With the string "sein" as the filter, copy each matching line from the records.

Excerpts from a dataset:

■ ■ ■

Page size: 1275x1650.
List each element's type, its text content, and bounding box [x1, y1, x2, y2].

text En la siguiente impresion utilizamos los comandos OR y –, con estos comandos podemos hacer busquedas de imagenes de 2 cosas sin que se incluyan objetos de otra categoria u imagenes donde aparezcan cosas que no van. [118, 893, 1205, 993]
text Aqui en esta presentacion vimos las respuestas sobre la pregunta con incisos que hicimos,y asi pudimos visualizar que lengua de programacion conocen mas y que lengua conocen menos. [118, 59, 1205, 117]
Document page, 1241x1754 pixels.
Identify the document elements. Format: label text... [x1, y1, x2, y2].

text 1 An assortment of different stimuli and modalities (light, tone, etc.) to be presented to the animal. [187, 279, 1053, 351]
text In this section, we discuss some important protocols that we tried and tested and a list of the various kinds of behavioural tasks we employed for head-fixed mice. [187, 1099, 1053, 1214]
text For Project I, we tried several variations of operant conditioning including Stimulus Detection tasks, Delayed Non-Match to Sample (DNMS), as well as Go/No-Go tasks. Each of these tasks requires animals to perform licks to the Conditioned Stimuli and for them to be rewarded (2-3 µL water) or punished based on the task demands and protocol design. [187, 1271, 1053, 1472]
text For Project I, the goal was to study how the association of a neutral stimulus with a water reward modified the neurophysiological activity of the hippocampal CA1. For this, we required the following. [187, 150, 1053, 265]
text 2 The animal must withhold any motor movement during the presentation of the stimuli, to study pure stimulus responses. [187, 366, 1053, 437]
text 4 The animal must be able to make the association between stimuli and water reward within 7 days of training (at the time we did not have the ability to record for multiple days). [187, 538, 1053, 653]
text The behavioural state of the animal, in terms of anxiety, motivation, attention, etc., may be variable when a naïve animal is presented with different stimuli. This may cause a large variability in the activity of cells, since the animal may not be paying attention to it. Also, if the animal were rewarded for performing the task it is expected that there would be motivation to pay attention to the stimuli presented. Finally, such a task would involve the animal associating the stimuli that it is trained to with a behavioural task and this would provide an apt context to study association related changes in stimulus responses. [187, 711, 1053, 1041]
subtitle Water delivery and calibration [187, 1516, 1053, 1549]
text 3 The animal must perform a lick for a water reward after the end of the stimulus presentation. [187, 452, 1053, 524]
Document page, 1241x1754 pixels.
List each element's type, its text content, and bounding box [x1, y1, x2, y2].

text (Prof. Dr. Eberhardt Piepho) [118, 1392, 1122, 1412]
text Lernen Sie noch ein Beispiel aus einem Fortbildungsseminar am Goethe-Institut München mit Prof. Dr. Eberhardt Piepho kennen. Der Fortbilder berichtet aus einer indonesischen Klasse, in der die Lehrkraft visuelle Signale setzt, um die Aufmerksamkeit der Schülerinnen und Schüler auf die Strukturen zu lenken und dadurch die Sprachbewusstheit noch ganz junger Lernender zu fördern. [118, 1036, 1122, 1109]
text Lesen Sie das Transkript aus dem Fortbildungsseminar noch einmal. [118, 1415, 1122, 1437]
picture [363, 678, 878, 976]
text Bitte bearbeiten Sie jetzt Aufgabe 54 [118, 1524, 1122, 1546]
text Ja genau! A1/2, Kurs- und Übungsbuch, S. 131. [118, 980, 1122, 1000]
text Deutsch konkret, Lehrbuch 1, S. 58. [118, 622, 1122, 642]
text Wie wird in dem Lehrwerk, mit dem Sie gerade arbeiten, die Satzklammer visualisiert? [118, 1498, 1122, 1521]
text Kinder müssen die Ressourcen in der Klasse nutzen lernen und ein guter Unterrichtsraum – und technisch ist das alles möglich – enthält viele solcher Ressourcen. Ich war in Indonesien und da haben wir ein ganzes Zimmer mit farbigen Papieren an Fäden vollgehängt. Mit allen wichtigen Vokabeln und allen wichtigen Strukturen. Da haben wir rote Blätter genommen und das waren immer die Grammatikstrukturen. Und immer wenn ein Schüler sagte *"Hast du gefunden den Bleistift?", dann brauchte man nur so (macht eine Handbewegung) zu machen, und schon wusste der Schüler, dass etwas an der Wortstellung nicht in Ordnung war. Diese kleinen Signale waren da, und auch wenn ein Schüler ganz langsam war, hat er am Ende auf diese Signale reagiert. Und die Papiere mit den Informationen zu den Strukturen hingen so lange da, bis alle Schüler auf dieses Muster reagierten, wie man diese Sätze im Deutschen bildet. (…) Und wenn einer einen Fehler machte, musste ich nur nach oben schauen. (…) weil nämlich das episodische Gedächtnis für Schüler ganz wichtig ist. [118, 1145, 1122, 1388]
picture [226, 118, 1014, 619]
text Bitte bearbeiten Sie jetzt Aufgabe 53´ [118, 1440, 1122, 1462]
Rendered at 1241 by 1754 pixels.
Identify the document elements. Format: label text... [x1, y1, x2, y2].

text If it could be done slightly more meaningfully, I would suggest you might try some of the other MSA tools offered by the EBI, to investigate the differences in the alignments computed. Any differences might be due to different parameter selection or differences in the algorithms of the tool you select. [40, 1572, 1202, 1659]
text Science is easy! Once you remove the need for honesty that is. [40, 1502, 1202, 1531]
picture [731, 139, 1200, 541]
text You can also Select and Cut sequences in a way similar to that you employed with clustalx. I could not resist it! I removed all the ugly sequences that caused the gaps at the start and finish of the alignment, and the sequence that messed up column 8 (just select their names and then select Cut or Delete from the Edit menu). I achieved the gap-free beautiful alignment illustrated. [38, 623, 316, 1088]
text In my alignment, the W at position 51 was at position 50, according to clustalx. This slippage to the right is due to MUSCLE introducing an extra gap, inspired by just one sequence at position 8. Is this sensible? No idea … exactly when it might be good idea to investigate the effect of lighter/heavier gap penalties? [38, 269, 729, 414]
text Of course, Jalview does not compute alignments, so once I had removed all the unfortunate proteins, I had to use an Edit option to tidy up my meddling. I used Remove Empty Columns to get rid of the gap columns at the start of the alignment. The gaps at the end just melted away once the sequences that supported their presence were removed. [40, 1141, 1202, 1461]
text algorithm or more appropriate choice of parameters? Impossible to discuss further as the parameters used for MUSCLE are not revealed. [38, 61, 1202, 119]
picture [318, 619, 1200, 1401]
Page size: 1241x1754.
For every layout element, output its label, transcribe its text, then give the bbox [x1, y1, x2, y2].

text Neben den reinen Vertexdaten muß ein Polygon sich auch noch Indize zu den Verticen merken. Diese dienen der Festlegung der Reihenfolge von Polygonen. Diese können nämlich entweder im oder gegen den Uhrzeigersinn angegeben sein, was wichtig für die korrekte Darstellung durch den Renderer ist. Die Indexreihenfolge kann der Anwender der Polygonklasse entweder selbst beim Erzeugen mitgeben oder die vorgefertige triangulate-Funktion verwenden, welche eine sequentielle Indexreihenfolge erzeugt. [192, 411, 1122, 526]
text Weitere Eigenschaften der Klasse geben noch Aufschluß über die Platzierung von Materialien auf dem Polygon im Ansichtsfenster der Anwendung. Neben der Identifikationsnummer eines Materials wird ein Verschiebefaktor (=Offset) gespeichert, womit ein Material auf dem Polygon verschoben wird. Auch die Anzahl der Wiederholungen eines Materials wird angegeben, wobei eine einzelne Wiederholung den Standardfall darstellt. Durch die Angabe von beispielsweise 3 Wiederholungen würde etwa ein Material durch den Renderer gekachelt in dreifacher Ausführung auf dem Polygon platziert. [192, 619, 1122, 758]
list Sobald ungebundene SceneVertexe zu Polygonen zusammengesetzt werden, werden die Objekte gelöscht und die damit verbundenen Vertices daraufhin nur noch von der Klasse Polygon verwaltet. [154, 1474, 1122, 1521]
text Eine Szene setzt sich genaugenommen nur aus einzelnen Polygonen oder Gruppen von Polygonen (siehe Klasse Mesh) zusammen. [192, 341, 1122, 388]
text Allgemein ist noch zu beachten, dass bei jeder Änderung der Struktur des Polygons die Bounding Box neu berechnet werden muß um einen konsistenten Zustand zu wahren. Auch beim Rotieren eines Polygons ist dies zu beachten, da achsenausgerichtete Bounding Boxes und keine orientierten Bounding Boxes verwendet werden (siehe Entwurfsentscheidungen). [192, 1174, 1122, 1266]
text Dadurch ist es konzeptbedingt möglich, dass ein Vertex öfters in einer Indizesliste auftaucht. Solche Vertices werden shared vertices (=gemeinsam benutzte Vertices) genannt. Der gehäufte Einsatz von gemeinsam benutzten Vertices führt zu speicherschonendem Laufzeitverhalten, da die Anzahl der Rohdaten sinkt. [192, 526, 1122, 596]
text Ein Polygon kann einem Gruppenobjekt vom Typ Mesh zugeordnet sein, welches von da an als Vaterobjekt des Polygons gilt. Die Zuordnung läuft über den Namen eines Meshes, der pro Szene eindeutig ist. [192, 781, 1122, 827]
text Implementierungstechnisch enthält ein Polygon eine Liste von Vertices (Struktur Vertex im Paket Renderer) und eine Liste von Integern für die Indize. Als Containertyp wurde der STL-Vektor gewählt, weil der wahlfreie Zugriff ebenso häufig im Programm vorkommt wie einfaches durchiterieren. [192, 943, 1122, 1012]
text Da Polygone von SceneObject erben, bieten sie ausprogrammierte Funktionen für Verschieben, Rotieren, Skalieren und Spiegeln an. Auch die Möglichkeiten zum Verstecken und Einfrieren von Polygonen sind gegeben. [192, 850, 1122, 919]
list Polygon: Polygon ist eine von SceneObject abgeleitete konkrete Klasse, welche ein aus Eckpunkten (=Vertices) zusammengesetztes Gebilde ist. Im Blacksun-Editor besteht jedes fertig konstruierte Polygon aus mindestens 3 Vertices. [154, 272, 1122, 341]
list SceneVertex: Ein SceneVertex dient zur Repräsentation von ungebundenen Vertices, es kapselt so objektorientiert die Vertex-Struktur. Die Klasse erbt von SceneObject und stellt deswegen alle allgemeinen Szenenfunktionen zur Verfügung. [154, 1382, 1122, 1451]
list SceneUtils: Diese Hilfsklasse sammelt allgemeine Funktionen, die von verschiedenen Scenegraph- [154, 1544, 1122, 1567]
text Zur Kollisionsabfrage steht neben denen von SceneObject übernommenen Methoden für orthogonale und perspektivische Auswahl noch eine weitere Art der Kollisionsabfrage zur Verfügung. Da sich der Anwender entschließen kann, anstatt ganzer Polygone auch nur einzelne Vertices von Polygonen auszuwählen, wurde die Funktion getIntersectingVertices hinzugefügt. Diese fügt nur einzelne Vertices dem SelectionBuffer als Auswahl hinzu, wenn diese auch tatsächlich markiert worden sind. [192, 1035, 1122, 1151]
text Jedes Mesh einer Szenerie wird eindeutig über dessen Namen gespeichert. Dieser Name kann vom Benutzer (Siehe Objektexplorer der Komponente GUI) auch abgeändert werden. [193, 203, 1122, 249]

■ ■ ■

**Response to this task:**
text Neben den reinen Vertexdaten muß ein Polygon sich auch noch Indize zu den Verticen merken. Diese dienen der Festlegung der Reihenfolge von Polygonen. Diese können nämlich entweder im oder gegen den Uhrzeigersinn angegeben sein, was wichtig für die korrekte Darstellung durch den Renderer ist. Die Indexreihenfolge kann der Anwender der Polygonklasse entweder selbst beim Erzeugen mitgeben oder die vorgefertige triangulate-Funktion verwenden, welche eine sequentielle Indexreihenfolge erzeugt. [192, 411, 1122, 526]
text Ein Polygon kann einem Gruppenobjekt vom Typ Mesh zugeordnet sein, welches von da an als Vaterobjekt des Polygons gilt. Die Zuordnung läuft über den Namen eines Meshes, der pro Szene eindeutig ist. [192, 781, 1122, 827]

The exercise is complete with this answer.